### EXERCISE DETAILS
Print each entry word for word without images.

### RECORDS FOR THE TASK
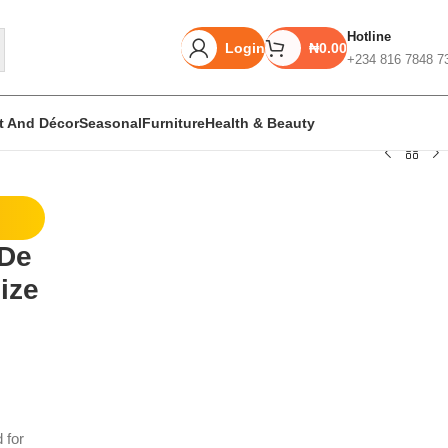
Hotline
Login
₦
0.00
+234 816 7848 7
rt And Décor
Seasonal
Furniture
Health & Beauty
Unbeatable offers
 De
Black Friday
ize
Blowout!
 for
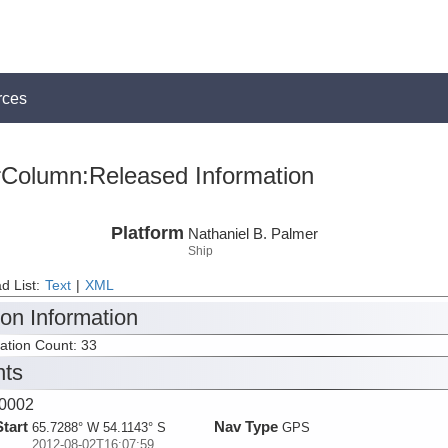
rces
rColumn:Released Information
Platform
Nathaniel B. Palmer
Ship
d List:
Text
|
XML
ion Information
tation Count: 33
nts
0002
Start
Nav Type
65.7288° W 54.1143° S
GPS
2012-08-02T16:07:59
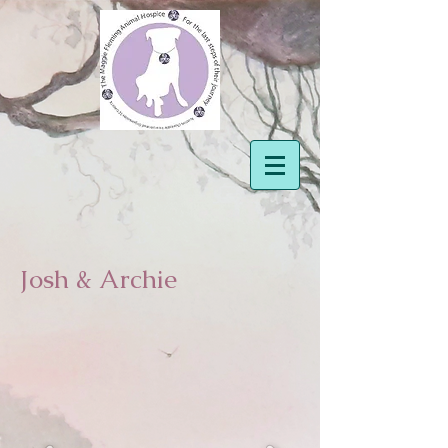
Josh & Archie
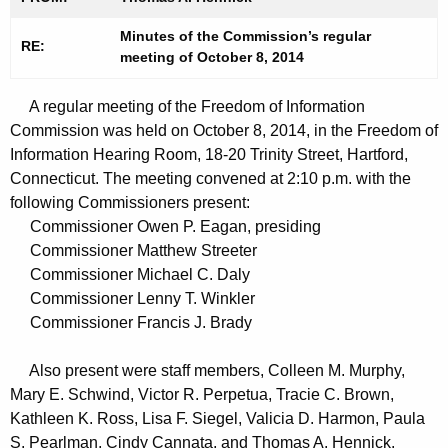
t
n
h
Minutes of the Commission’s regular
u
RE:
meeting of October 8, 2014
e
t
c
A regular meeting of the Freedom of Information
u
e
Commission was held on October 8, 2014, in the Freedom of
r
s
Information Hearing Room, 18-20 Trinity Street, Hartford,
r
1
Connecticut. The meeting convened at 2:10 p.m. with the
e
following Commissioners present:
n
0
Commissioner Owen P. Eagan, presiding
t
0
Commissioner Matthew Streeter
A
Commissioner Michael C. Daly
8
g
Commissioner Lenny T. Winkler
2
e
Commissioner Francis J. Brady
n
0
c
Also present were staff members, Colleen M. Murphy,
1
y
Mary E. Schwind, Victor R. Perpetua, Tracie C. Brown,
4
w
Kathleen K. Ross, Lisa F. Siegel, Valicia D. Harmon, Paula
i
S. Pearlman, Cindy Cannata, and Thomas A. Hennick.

### EXERCISE RESULT
Hotline
Login
₦
0.00
+234 816 7848 7
rt And Décor
Seasonal
Furniture
Health & Beauty
Unbeatable offers
 De
Black Friday
ize
Blowout!
 for
rces
rColumn:Released Information
Platform
Nathaniel B. Palmer
Ship
d List:
Text
|
XML
ion Information
tation Count: 33
nts
0002
Start
Nav Type
65.7288° W 54.1143° S
GPS
2012-08-02T16:07:59
Josh & Archie
t
n
h
Minutes of the Commission’s regular
u
RE:
meeting of October 8, 2014
e
t
c
A regular meeting of the Freedom of Information
u
e
Commission was held on October 8, 2014, in the Freedom of
r
s
Information Hearing Room, 18-20 Trinity Street, Hartford,
r
1
Connecticut. The meeting convened at 2:10 p.m. with the
e
following Commissioners present:
n
0
Commissioner Owen P. Eagan, presiding
t
0
Commissioner Matthew Streeter
A
Commissioner Michael C. Daly
8
g
Commissioner Lenny T. Winkler
2
e
Commissioner Francis J. Brady
n
0
c
Also present were staff members, Colleen M. Murphy,
1
y
Mary E. Schwind, Victor R. Perpetua, Tracie C. Brown,
4
w
Kathleen K. Ross, Lisa F. Siegel, Valicia D. Harmon, Paula
i
S. Pearlman, Cindy Cannata, and Thomas A. Hennick.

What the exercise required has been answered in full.